Member of the New Mexico Senate from the 2nd district
- Incumbent
- Assumed office January 2025
- Preceded by: Steven Neville

Personal details
- Born: 1966 (age 59–60) Aztec, New Mexico, U.S.
- Party: Republican
- Education: Western New Mexico University (BA)

= Steve D. Lanier =

American politician

Steve D. Lanier (born 1966) is an American politician serving as a Republican member of the New Mexico Senate for the 2nd district, which covers the north-eastern section of San Juan County, including many towns northeast of Farmington, New Mexico.

== Early life and education ==
Born in 1966 in Aztec, New Mexico, Lanier was raised on a farm in Cedar Hill. He played football and ran track at Aztec High School. Lanier graduated from Western New Mexico University.

==Career ==
Lanier worked as a history and computer science teacher at Aztec High School for 28 years. He assumed his position at the start of the 2025 legislative session, succeeding Steven Neville.

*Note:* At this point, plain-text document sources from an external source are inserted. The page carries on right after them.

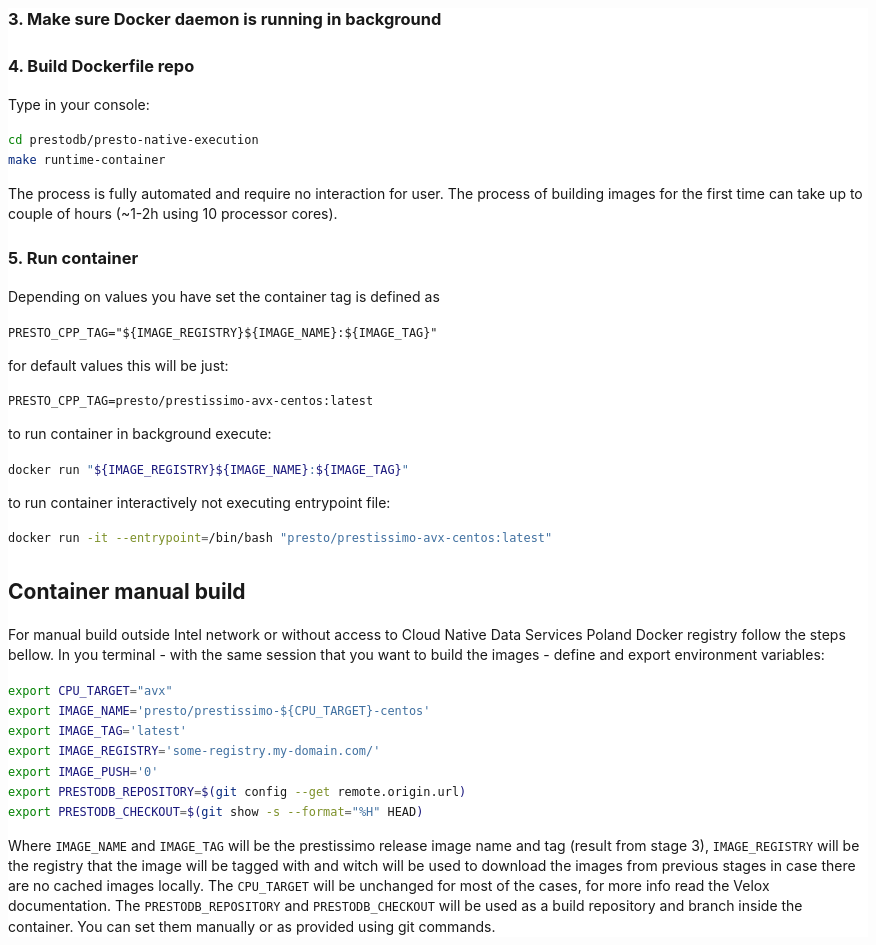 ### 3. Make sure Docker daemon is running in background

### 4. Build Dockerfile repo

Type in your console:

```bash
cd prestodb/presto-native-execution
make runtime-container
```

The process is fully automated and require no interaction for user. The process of building images for the first time can take up to couple of hours (~1-2h using 10 processor cores).

### 5. Run container

Depending on values you have set the container tag is defined as

`PRESTO_CPP_TAG="${IMAGE_REGISTRY}${IMAGE_NAME}:${IMAGE_TAG}"`

for default values this will be just:

`PRESTO_CPP_TAG=presto/prestissimo-avx-centos:latest`

to run container in background execute:

```bash
docker run "${IMAGE_REGISTRY}${IMAGE_NAME}:${IMAGE_TAG}"
```

to run container interactively not executing entrypoint file:

```bash
docker run -it --entrypoint=/bin/bash "presto/prestissimo-avx-centos:latest"
```

## Container manual build

For manual build outside Intel network or without access to Cloud Native Data Services Poland Docker registry follow the steps bellow.
In you terminal - with the same session that you want to build the images - define and export environment variables:

```bash
export CPU_TARGET="avx"
export IMAGE_NAME='presto/prestissimo-${CPU_TARGET}-centos'
export IMAGE_TAG='latest'
export IMAGE_REGISTRY='some-registry.my-domain.com/'
export IMAGE_PUSH='0'
export PRESTODB_REPOSITORY=$(git config --get remote.origin.url)
export PRESTODB_CHECKOUT=$(git show -s --format="%H" HEAD)
```

Where `IMAGE_NAME` and `IMAGE_TAG` will be the prestissimo release image name and tag (result from stage 3), `IMAGE_REGISTRY` will be the registry that the image will be tagged with and witch will be used to download the images from previous stages in case there are no cached images locally. The `CPU_TARGET` will be unchanged for most of the cases, for more info read the Velox documentation. The `PRESTODB_REPOSITORY` and `PRESTODB_CHECKOUT` will be used as a build repository and branch inside the container. You can set them manually or as provided using git commands.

Lanier serves on the Senate Finance committee. He has sponsored bills such as SB 18, which would make swatting a fourth degree felony in New Mexico, and HB 170, which would alter the state's current voter ID requirements. In the 2025 legislative session, Lanier was part of the 8-3 vote in the New Mexico Senate Finance Committee that tabled the Paid Family & Medical Leave Act.

Lanier announced his candidacy for governor of New Mexico on November 6, 2025, but had to withdraw from the race on March 27 of the following year due to a paperwork filing error.